# Problems to solve:
[A] According to the passage on Cilk execution, what policy does the scheduler use to assign procedures to processors?
[B] Copy from the passage on Cilk execution, beginning at the words "If this code" and stopping after the words "fib(2)'s y variable.".

# Given passage:
If this code was executed by a single processor to determine the value of fib(2), that processor would create a frame for fib(2), and execute lines 1 through 5. On line 6, it would create spaces in the frame to hold the values of x and y. On line 8, the processor would have to suspend the current frame, create a new frame to execute the procedure fib(1), execute the code of that frame until reaching a return statement, and then resume the fib(2) frame with the value of fib(1) placed into fib(2)'s x variable. On the next line, it would need to suspend again to execute fib(0) and place the result in fib(2)'s y variable.

When the code is executed on a multiprocessor machine, however, execution proceeds differently. One processor starts the execution of fib(2); when it reaches line 8, however, the spawn keyword modifying the call to fib(n-1) tells the processor that it can safely give the job to a second processor: this second processor can create a frame for fib(1), execute its code, and store its result in fib(2)'s frame when it finishes; the first processor continues executing the code of fib(2) at the same time. A processor is not obligated to assign a spawned procedure elsewhere; if the machine only has two processors and the second is still busy on fib(1) when the processor executing fib(2) gets to the procedure call, the first processor will suspend fib(2) and execute fib(0) itself, as it would if it were the only processor. Of course, if another processor is available, then it will be called into service, and all three processors would be executing separate frames simultaneously.

(The preceding description is not entirely accurate. Even though the common terminology for discussing Cilk refers to processors making the decision to spawn off work to other processors, it is actually the scheduler which assigns procedures to processors for execution, using a policy called work-stealing, described later.)

If the processor executing fib(2) were to execute line 13 before both of the other processors had completed their frames, it would generate an incorrect result or an error; fib(2) would be trying to add the values stored in x and y, but one or both of those values would be missing. This is the purpose of the sync keyword, which we see in line 11: it tells the processor executing a frame that it must suspend its own execution until all the procedure calls it has spawned off have returned. When fib(2) is allowed to proceed past the sync statement in line 11, it can only be because fib(1) and fib(0) have completed and placed their results in x and y, making it safe to perform calculations on those results.

(Records on spatial positioning)

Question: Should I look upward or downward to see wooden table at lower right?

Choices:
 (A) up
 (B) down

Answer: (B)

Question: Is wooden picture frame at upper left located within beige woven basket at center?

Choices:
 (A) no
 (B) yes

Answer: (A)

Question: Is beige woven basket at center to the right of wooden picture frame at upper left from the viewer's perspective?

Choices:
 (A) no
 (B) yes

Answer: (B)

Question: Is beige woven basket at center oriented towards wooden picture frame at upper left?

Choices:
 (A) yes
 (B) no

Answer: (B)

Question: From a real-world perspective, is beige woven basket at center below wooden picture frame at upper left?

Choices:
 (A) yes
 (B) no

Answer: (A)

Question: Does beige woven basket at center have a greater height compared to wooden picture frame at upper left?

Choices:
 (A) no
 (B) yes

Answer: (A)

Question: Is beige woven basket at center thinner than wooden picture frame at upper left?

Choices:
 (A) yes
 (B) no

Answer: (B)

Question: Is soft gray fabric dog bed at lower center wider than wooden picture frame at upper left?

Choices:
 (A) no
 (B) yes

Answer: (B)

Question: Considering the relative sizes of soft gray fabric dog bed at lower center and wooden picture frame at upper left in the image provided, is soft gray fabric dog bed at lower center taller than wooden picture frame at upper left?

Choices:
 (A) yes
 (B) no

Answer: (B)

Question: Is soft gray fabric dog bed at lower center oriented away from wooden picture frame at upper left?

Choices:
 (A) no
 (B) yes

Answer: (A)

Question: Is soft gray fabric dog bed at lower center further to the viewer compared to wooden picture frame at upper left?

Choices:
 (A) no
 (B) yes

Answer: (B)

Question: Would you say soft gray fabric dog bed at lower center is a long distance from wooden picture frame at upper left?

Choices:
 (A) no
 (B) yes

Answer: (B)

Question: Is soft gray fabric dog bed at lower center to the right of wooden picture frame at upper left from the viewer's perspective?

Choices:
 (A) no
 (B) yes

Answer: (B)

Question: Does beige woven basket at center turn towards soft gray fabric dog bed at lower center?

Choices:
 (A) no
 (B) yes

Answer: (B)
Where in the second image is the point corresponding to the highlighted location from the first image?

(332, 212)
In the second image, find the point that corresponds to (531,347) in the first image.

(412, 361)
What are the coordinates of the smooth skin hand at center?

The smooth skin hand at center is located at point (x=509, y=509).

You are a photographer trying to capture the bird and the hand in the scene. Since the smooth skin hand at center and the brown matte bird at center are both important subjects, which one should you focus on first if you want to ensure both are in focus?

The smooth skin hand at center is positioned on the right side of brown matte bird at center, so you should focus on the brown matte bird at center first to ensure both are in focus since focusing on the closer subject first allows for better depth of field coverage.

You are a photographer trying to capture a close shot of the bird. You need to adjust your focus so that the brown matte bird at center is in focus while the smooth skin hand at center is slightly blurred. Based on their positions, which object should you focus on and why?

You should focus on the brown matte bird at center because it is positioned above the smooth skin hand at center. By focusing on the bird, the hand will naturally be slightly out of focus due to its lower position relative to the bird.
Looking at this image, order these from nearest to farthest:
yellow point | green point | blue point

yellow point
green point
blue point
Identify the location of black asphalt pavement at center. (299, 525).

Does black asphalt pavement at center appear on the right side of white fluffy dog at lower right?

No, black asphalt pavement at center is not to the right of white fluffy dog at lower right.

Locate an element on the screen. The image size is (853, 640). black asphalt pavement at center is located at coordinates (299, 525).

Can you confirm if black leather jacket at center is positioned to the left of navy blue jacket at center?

# Solved problems:
[A] Work-stealing.

[B]
If this code was executed by a single processor to determine the value of fib(2), that processor would create a frame for fib(2), and execute lines 1 through 5. On line 6, it would create spaces in the frame to hold the values of x and y. On line 8, the processor would have to suspend the current frame, create a new frame to execute the procedure fib(1), execute the code of that frame until reaching a return statement, and then resume the fib(2) frame with the value of fib(1) placed into fib(2)'s x variable. On the next line, it would need to suspend again to execute fib(0) and place the result in fib(2)'s y variable.